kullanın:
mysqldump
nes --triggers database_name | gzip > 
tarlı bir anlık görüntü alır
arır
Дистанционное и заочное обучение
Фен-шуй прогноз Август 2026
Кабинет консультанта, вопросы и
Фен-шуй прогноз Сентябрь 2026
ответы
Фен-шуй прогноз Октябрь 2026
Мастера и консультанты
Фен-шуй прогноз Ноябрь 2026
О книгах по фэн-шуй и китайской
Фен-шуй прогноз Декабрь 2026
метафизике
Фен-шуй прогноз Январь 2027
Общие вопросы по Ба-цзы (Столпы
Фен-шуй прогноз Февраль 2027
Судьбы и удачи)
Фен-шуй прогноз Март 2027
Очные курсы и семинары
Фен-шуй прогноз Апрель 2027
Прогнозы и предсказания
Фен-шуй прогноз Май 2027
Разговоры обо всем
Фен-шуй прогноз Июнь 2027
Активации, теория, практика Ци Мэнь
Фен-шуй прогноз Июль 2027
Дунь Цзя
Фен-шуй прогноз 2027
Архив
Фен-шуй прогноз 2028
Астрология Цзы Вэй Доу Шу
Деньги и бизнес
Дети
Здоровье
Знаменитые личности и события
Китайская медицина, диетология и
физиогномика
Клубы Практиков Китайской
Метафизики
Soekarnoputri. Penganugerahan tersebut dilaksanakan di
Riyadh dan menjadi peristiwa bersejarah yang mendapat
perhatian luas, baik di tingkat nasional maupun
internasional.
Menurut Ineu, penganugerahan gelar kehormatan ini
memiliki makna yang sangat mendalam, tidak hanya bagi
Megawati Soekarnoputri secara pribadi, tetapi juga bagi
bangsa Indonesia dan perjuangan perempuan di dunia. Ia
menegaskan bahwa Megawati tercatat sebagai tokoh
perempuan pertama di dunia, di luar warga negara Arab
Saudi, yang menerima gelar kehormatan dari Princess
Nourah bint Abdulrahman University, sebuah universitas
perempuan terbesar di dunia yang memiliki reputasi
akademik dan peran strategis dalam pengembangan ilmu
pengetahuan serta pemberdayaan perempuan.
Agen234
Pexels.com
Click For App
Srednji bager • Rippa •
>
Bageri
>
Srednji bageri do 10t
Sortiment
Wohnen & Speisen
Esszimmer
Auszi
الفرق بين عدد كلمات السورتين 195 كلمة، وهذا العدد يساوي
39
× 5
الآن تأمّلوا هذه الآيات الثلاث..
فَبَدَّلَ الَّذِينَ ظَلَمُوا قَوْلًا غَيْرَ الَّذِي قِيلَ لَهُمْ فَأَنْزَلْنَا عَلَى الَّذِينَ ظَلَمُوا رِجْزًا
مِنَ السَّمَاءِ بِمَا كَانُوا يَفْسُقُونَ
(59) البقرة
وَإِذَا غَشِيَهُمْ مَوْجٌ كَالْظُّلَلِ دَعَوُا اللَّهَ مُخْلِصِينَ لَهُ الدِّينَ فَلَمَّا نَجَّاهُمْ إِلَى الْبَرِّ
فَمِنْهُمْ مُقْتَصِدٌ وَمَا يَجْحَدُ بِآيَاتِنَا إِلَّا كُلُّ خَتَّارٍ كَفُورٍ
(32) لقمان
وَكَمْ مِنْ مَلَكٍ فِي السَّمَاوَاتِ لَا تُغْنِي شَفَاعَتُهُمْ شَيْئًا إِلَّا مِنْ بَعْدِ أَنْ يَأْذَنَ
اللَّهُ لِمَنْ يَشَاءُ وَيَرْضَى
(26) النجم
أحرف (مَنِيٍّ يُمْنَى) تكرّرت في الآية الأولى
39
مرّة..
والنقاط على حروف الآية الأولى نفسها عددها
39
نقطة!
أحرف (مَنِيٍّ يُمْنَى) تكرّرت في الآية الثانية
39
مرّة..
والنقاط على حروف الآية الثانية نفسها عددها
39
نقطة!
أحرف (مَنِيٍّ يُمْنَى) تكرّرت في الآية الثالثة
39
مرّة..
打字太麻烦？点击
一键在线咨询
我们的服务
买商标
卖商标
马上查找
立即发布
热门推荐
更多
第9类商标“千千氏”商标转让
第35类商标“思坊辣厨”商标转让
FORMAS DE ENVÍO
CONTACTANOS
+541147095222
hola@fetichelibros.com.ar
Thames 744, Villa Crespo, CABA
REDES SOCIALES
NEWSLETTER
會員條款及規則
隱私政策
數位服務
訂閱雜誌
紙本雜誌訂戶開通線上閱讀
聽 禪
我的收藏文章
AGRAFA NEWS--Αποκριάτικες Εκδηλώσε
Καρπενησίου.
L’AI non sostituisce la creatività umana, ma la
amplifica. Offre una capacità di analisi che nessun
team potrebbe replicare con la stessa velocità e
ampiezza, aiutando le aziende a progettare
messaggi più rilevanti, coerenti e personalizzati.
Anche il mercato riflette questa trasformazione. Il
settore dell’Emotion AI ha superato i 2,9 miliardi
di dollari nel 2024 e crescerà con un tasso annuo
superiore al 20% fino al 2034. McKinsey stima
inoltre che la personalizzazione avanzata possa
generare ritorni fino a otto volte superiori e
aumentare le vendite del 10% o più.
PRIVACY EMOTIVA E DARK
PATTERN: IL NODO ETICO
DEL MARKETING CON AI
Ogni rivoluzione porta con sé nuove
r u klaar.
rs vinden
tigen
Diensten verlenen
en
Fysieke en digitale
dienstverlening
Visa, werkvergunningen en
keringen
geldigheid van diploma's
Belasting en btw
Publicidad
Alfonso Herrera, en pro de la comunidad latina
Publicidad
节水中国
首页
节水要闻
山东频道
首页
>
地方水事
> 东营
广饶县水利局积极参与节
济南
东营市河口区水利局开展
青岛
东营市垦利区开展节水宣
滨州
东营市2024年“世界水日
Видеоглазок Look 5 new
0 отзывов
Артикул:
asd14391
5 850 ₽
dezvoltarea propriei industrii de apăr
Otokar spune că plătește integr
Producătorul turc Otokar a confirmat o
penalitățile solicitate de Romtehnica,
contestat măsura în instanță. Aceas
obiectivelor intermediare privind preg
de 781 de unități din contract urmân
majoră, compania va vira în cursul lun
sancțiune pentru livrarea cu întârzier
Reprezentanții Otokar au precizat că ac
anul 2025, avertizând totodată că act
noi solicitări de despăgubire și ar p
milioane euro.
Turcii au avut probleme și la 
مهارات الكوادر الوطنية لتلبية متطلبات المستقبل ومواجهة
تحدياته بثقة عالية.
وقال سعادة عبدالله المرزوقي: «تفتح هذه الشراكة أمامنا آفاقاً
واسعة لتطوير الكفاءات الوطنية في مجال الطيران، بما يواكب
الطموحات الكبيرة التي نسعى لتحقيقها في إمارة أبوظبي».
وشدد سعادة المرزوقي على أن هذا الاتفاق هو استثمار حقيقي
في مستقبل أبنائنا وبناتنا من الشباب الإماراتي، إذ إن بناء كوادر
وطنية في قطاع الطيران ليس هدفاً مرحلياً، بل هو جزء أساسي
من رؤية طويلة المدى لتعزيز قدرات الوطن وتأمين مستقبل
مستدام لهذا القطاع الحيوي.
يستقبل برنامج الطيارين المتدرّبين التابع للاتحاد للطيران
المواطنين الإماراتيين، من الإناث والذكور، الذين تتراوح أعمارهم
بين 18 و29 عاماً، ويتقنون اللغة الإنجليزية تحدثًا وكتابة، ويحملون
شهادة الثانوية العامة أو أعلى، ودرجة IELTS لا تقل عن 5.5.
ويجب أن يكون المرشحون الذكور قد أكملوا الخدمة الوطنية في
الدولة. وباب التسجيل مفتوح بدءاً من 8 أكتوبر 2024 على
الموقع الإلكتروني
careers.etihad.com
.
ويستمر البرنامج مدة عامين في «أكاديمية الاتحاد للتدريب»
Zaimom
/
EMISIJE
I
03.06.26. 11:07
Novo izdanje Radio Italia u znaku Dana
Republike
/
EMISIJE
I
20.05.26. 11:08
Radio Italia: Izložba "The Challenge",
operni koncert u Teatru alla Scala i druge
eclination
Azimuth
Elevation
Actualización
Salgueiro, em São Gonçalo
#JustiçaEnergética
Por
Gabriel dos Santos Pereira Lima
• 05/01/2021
####
## TASK PROMPT
Repeat exactly the lines above from the one with "الآن تأمّلوا هذه الآيات الثلاث.." up to and including the one with "superiore al 20% fino al 2034. McKinsey stima". No other line belongs in the reply.

## EXERCISE RESPONSE
الآن تأمّلوا هذه الآيات الثلاث..
فَبَدَّلَ الَّذِينَ ظَلَمُوا قَوْلًا غَيْرَ الَّذِي قِيلَ لَهُمْ فَأَنْزَلْنَا عَلَى الَّذِينَ ظَلَمُوا رِجْزًا
مِنَ السَّمَاءِ بِمَا كَانُوا يَفْسُقُونَ
(59) البقرة
وَإِذَا غَشِيَهُمْ مَوْجٌ كَالْظُّلَلِ دَعَوُا اللَّهَ مُخْلِصِينَ لَهُ الدِّينَ فَلَمَّا نَجَّاهُمْ إِلَى الْبَرِّ
فَمِنْهُمْ مُقْتَصِدٌ وَمَا يَجْحَدُ بِآيَاتِنَا إِلَّا كُلُّ خَتَّارٍ كَفُورٍ
(32) لقمان
وَكَمْ مِنْ مَلَكٍ فِي السَّمَاوَاتِ لَا تُغْنِي شَفَاعَتُهُمْ شَيْئًا إِلَّا مِنْ بَعْدِ أَنْ يَأْذَنَ
اللَّهُ لِمَنْ يَشَاءُ وَيَرْضَى
(26) النجم
أحرف (مَنِيٍّ يُمْنَى) تكرّرت في الآية الأولى
39
مرّة..
والنقاط على حروف الآية الأولى نفسها عددها
39
نقطة!
أحرف (مَنِيٍّ يُمْنَى) تكرّرت في الآية الثانية
39
مرّة..
والنقاط على حروف الآية الثانية نفسها عددها
39
نقطة!
أحرف (مَنِيٍّ يُمْنَى) تكرّرت في الآية الثالثة
39
مرّة..
打字太麻烦？点击
一键在线咨询
我们的服务
买商标
卖商标
马上查找
立即发布
热门推荐
更多
第9类商标“千千氏”商标转让
第35类商标“思坊辣厨”商标转让
FORMAS DE ENVÍO
CONTACTANOS
+541147095222
hola@fetichelibros.com.ar
Thames 744, Villa Crespo, CABA
REDES SOCIALES
NEWSLETTER
會員條款及規則
隱私政策
數位服務
訂閱雜誌
紙本雜誌訂戶開通線上閱讀
聽 禪
我的收藏文章
AGRAFA NEWS--Αποκριάτικες Εκδηλώσε
Καρπενησίου.
L’AI non sostituisce la creatività umana, ma la
amplifica. Offre una capacità di analisi che nessun
team potrebbe replicare con la stessa velocità e
ampiezza, aiutando le aziende a progettare
messaggi più rilevanti, coerenti e personalizzati.
Anche il mercato riflette questa trasformazione. Il
settore dell’Emotion AI ha superato i 2,9 miliardi
di dollari nel 2024 e crescerà con un tasso annuo
superiore al 20% fino al 2034. McKinsey stima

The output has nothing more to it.